Policies sync to each service’s repository in a .tero/ folder. Engineers see exactly what’s happening to their service’s data. Changes come via PR, either from Tero or from engineers directly. 
checkout-api/
├── src/
├── tests/
├── package.json
└── .tero/
    └── policies/
        ├── drop-cart-item-added.yaml
        └── sample-order-validated.yaml
The .tero/ folder pattern follows what engineers already know: .github/, .vscode/, .eslintrc. Configuration that lives with the code. When Tero drops or transforms data from a service, the policy is right there for engineers to see. They can review what’s happening to their telemetry, understand why a policy exists, propose changes via PR, or override if something’s wrong. Changes flow both ways.
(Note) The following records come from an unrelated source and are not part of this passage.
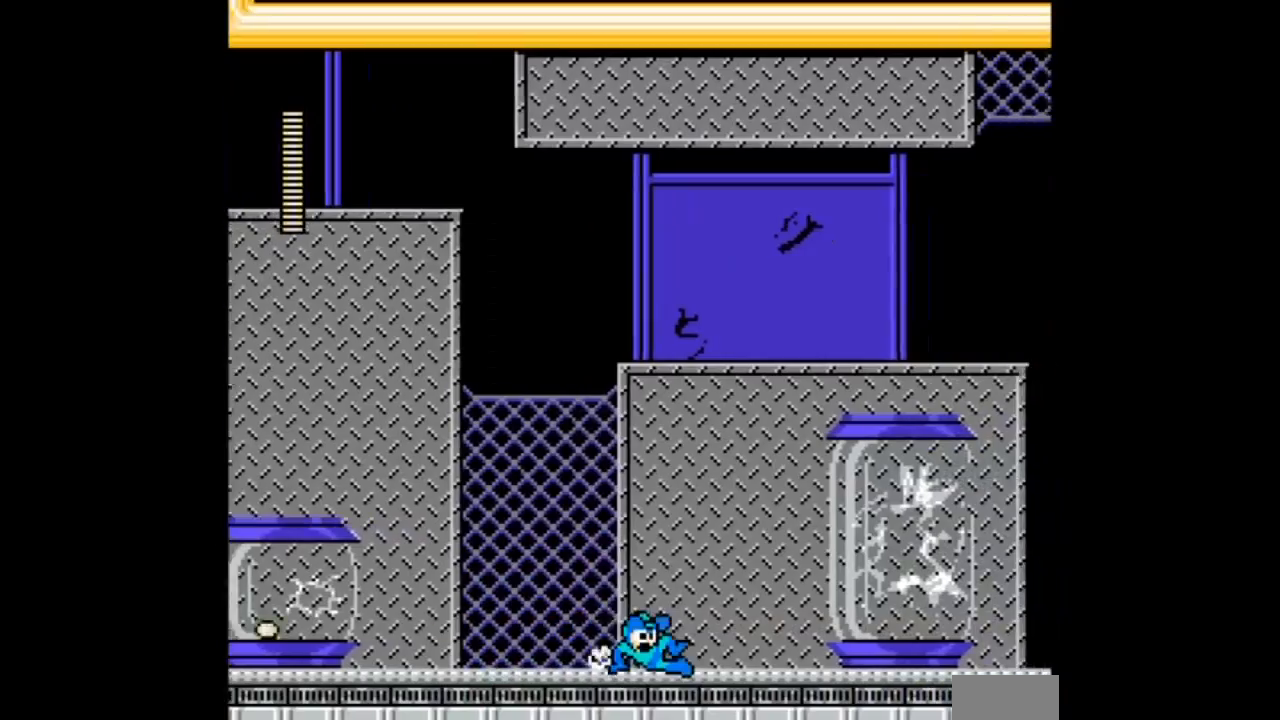
{"buttons": ["A", "B", "C"], "events": [[100, "C", "up"], [200, "B", "up"], [333, "DPAD_DOWN", "up"], [367, "B", "down"], [467, "A", "down"], [467, "C", "down"]]}
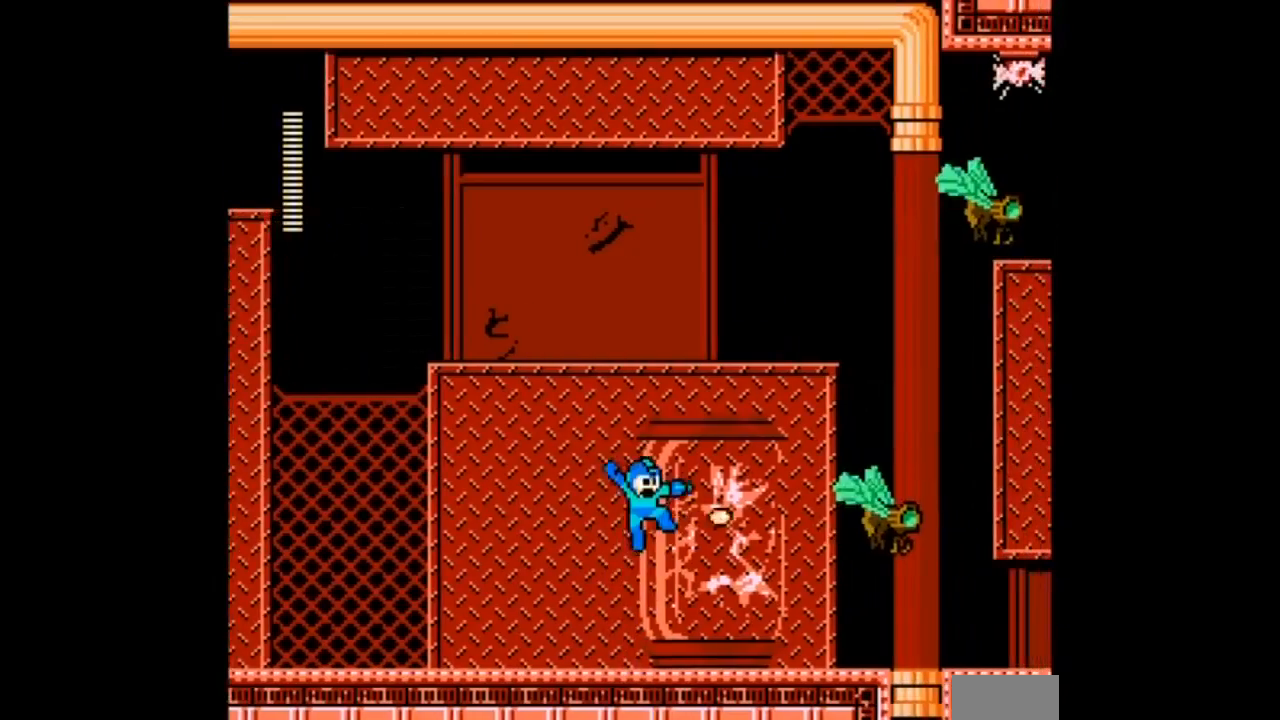
{"buttons": ["DPAD_DOWN"], "events": [[67, "B", "up"], [67, "C", "up"], [100, "A", "up"], [167, "A", "down"], [300, "A", "up"], [501, "DPAD_DOWN", "down"]]}
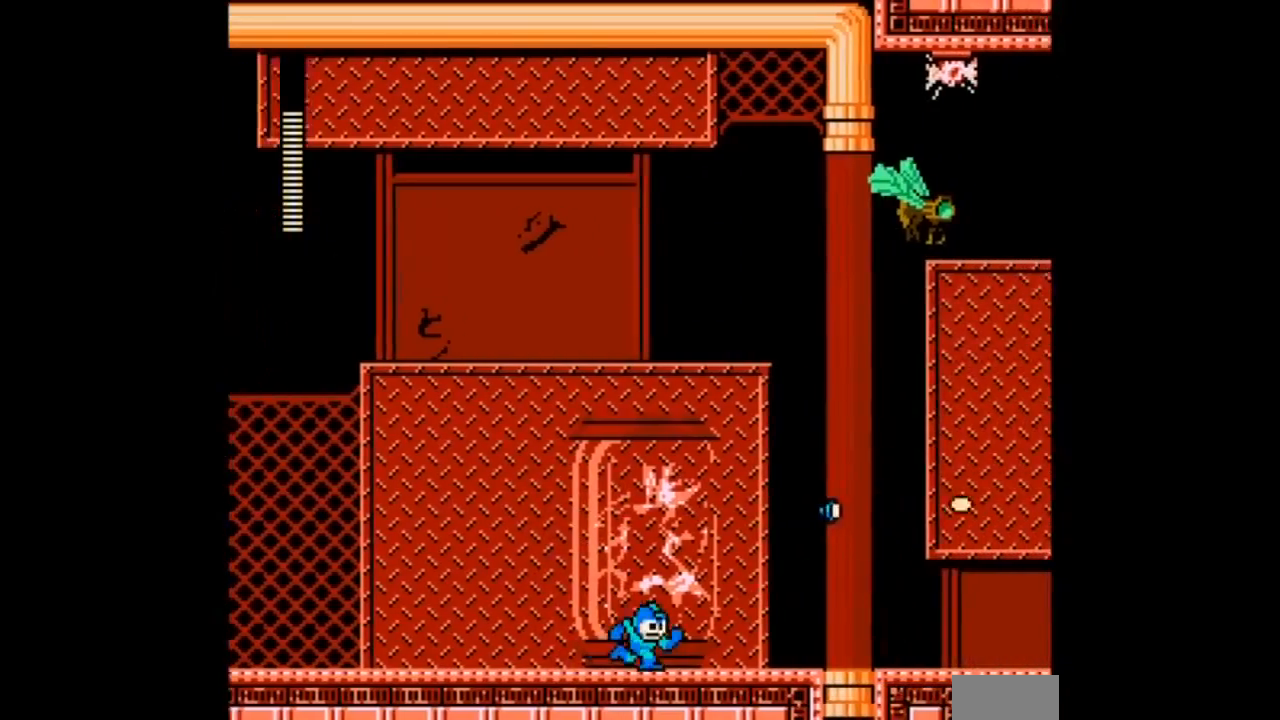
{"buttons": [], "events": [[166, "DPAD_DOWN", "up"]]}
Tero proposes policies. Engineers can accept, modify, or reject them. If an engineer edits a policy directly in the repo, Tero picks up the change. Good for: Distributed ownership, no surprises, service teams own their policies.

How sync works

Git is the source of truth. Tero proposes, you approve, Git stores, Tero enforces.
  1. Tero detects an issue and generates a policy
  2. Tero opens a PR to add the policy to your repo
  3. You review, edit if needed, merge
  4. Tero enforces what’s in the repo
If you edit a policy directly in the repo, Tero enforces the updated version. If Tero detects something new, it opens another PR. Same GitOps workflow you use for everything else.

Version control

Every policy change is tracked:
  • Who approved or modified it
  • When the change happened
  • Why (linked to the detection that triggered it)
  • What the previous version looked like
Roll back by reverting the commit. The old policy syncs back to enforcement.

Getting started

Start with policies in Tero. As you build confidence, move to a central repo. When you’re ready for distributed ownership, sync to service repos. You don’t have to choose one. Foundation policies can live in a central repo while generated policies sync to each service.